Examples from our cases:
We represent both protected parties and restrained parties. In our experience we have seen all manner of circumstances and outcomes including:
- — The restraining order did not include the child(ren) as a protected party. At the trial, the judge allowed the restrained party to rebut the presumption against custody, so both parents were granted joint legal and physical custody.
- — After the court issued a 5-year restraining order, and renewed the restraining order for an additional 5 years, the court determined that the best interests of the child necessitated no contact (not even phone calls) with the restrained parent.
- — No visitation for either parent and the child(ren) was placed with a family member due to the violence perpetrated by the restrained parent and the protected parent’s failure to protect the child(ren) which contributed to the traumatization of the child(ren).
- — Mutual restraining orders between parents, with the child(ren) not covered by either restraining order.

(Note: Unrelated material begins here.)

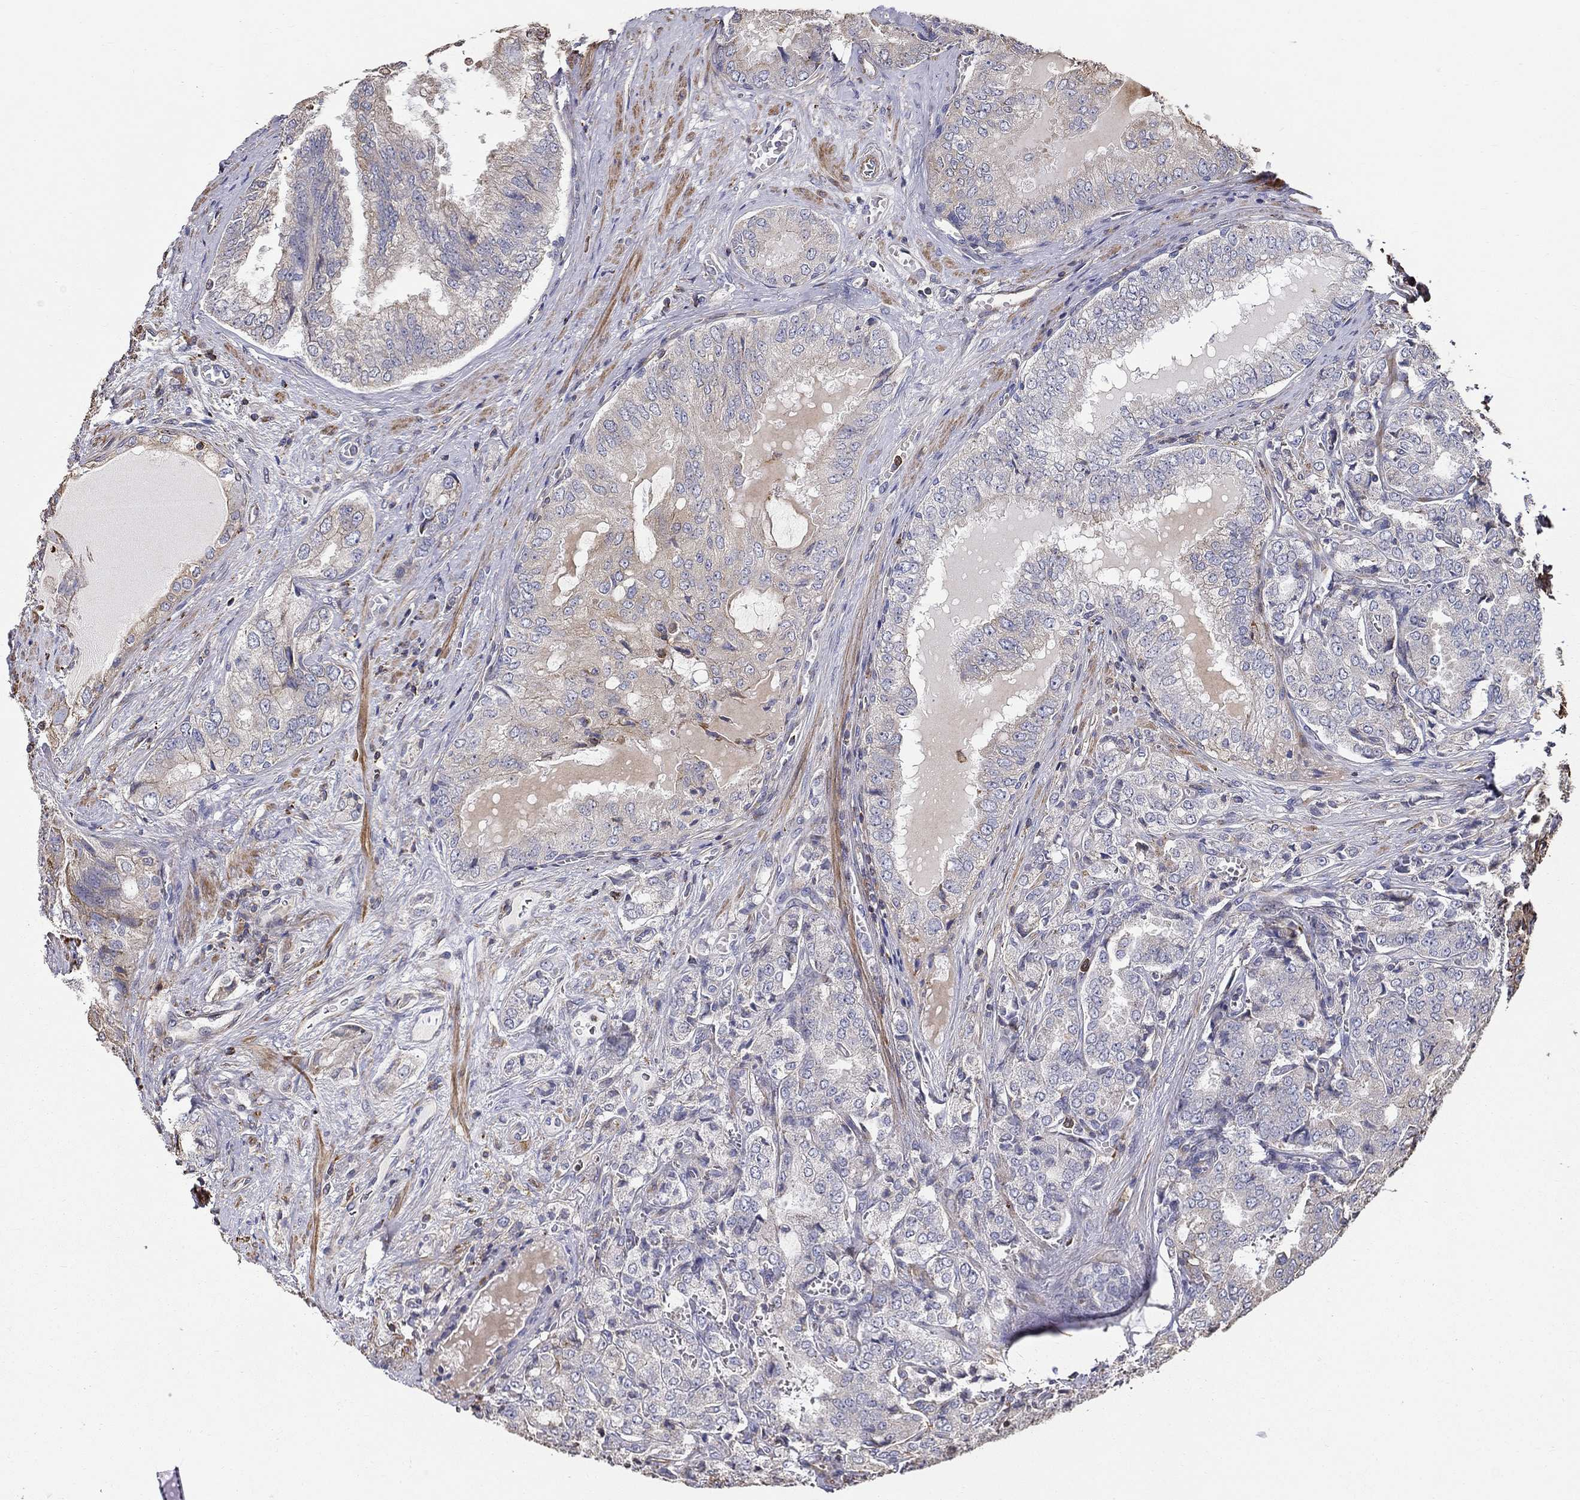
{"staining": {"intensity": "weak", "quantity": "<25%", "location": "cytoplasmic/membranous"}, "tissue": "prostate cancer", "cell_type": "Tumor cells", "image_type": "cancer", "snomed": [{"axis": "morphology", "description": "Adenocarcinoma, NOS"}, {"axis": "topography", "description": "Prostate"}], "caption": "This is an immunohistochemistry (IHC) photomicrograph of prostate cancer (adenocarcinoma). There is no expression in tumor cells.", "gene": "NPHP1", "patient": {"sex": "male", "age": 65}}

Both parents were ordered to complete drug counseling, parenting without violence, and general parenting classes.
- — The restrained party was granted primary care and custody of the child where the abuse was strictly between the parents. The court found that based upon other factors it was in the best interests of the child to be with the restrained parent.
When it comes to domestic violence — especially when children are involved — the legal system is required to always consider what is in the best interest of the child.
However, the process of arriving at that decision can be a long and complex journey. Remember, the court must account for: the allegations leading to the restraining orders, compliance with requirements of the restraining orders, parental rights, and more.
If you find yourself on either side of a restraining order, we cannot stress enough the importance of at least consulting with an attorney to discuss your circumstances. An attorney can help you understand what to expect and what are the potential points of concern.
The impact that domestic violence restraining orders will have upon custody and visitation rights can be far reaching and long lasting. For this reason, it is critical to remember that the best interests of the child(ren) — their mental, emotional, physical health and wellbeing — must dictate what occurs with custody and visitation.
By protecting those who have experienced domestic violence, whether one is a child or adult, from future incidents of abuse, and restoring healthier, more harmonious family relationships, the best possible outcome is that victims of domestic violence can overcome their previous pain to live happier, and healthy lives.